FDD massive MIMO channel spatial covariance conversion using projection methods
Lorenzo Miretti, Renato L.G. Cavalcante, Slawomir Stanczak

TL;DR
This paper introduces projection-based algorithms to estimate downlink channel covariance in FDD massive MIMO systems from uplink data, reducing feedback overhead and improving accuracy over existing methods.
Contribution
It proposes novel projection methods exploiting angular reciprocity to estimate downlink covariance from uplink measurements in massive MIMO systems.
Findings
Outperforms state-of-the-art solutions in accuracy.

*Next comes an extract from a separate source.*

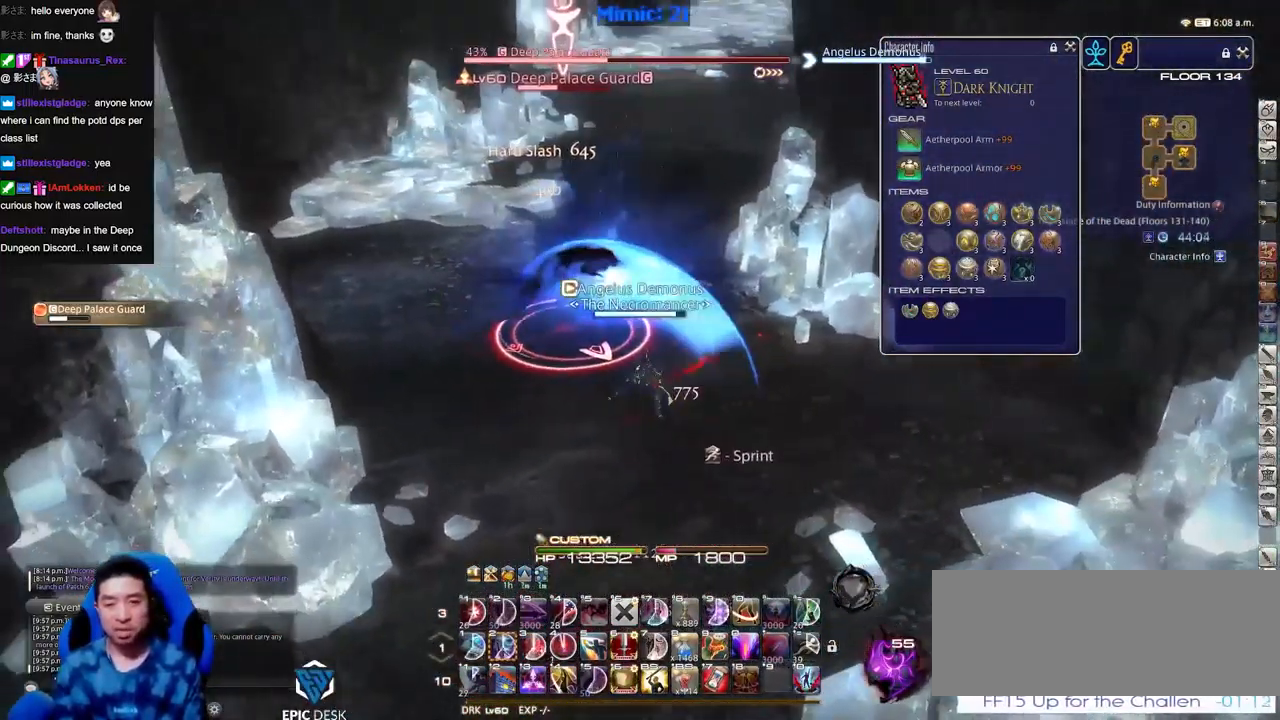
{"keys": ["d"], "events": [[84, "w", "down"], [184, "w", "up"], [416, "a", "up"], [467, "d", "down"]]}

Reduces computational complexity.
Effective for typical array geometries and duplex gaps.
Abstract
Knowledge of second-order statistics of channels (e.g. in the form of covariance matrices) is crucial for the acquisition of downlink channel state information (CSI) in massive MIMO systems operating in the frequency division duplexing (FDD) mode. Current MIMO systems usually obtain downlink covariance information via feedback of the estimated covariance matrix from the user equipment (UE), but in the massive MIMO regime this approach is infeasible because of the unacceptably high training overhead. This paper considers instead the problem of estimating the downlink channel covariance from uplink measurements. We propose two variants of an algorithm based on projection methods in an infinite-dimensional Hilbert space that exploit channel reciprocity properties in the angular domain. The proposed schemes are evaluated via Monte Carlo simulations, and they are shown to outperform current…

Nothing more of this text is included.